In May, after an absence of seven months, Jack Kennedy returned to Washington pretending to be almost fully recovered. He was richly tanned and he insisted to the reporters at the airport that he had discarded his crutches but a few days before. Beside him, Jackie, by contrast, appeared wan and tense, but then it was not Mrs. Kennedy whom the journalists were there to inspect. The senator delivered another demanding performance the following day, when he ascended the front steps of the Capitol, then pointedly walked, rather than rode, across the grounds to the Senate Office Building. He brought it all off to perfection, but the exertion cost him massively. Afterward, alone with Jackie, he retreated in agony to the hospital bed that had been set up for him at their hotel. Later that month when the Senate recessed for the Memorial Day weekend, Kennedy, on crutches again, secretly checked into the Cornell Medical Center at New York Hospital to begin receiving Novocain injections from Dr. Janet Travell, the pain specialist whom Ephraim Shorr had been urging him to see. He was back in the Senate on June 1, 1955, and Travell continued to treat him until the Senate adjourned in August. The Novocain injections were a partial fix at best, but they did at least allow him to live with the pain and to persist in acting before the world as if nothing very much was wrong.
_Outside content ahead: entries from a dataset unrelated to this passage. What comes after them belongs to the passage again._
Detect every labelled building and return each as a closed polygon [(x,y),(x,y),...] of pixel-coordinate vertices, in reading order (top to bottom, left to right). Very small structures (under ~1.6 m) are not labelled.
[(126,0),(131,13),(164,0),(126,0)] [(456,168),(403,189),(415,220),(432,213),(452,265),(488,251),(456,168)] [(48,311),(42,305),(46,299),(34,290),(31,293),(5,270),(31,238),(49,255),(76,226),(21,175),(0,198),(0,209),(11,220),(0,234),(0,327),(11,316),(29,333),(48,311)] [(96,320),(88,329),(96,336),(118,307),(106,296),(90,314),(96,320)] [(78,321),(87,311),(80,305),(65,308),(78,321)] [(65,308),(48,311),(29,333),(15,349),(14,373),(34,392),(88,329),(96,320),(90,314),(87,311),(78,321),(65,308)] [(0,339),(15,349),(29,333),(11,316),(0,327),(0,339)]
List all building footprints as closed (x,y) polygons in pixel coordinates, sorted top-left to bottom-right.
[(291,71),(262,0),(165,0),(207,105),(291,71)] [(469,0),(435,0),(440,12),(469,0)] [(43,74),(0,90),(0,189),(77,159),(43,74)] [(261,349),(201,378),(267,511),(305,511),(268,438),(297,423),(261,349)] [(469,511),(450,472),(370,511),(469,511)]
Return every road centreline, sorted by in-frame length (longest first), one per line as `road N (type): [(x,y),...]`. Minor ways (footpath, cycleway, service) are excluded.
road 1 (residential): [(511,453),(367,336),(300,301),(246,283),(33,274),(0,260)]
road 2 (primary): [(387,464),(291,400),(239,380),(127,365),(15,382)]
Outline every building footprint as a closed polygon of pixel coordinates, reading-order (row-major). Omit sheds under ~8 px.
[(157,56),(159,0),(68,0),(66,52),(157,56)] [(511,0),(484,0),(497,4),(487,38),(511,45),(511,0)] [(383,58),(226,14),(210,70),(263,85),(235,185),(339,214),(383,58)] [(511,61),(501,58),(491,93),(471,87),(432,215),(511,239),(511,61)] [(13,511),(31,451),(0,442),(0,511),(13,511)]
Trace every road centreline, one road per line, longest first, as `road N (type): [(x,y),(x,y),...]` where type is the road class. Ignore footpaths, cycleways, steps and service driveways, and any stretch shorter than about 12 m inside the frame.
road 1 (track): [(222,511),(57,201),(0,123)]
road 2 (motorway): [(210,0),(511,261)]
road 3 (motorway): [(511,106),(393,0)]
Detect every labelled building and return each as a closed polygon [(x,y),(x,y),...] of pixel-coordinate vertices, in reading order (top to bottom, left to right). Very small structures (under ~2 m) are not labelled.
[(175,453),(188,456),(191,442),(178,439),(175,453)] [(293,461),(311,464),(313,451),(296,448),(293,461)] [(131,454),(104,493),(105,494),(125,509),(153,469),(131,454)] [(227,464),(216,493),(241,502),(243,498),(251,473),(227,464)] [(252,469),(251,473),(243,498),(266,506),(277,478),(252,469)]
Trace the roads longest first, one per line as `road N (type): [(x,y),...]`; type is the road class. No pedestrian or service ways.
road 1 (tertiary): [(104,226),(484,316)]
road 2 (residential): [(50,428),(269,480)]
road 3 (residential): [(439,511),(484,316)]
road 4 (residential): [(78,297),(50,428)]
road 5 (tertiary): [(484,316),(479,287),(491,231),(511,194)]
In private, meanwhile, he delivered a second masterly performance, this time for his wife. The nervous young woman who, several months previously, had mystified and irritated an older, graver observer by chattering on about some magazine photographs when life-and-death matters urgently needed to be discussed had since incontrovertibly shown her mettle in the course of her husband’s long, arduous, and not entirely successful convalescence. Now that Jack was somewhat better, he insisted she had done enough. He thought she deserved to have some fun. He felt confident that with the Novocain injections he was receiving, he was finally well enough to manage without her. He maintained that just because he had to remain in Washington until August, there was no reason she should be required to do the same. In truth, she was exhausted and did long to get away. After all those many months, the gift he proposed to give her was far from unwelcome. Jackie’s sister Lee had moved to London, where her husband, Michael Canfield, had become a social secretary to the U.S. ambassador to the Court of St. James’s, Winthrop Aldrich. Jack suggested that Jackie visit the Canfields in July. As soon as the Senate adjourned, he would join her for a real vacation together in the South of France. In the meantime, he was in a position to make the prospect of London even more alluring. Jackie had loved seeing David the previous autumn. In England, Jack would arrange for her to be entertained at dinners and country house weekends by other members of his prewar set of whom she had heard much but had yet to meet. He cast the trip as a gesture of gratitude and adoring self-sacrifice on his part. Actually, it was anything but that.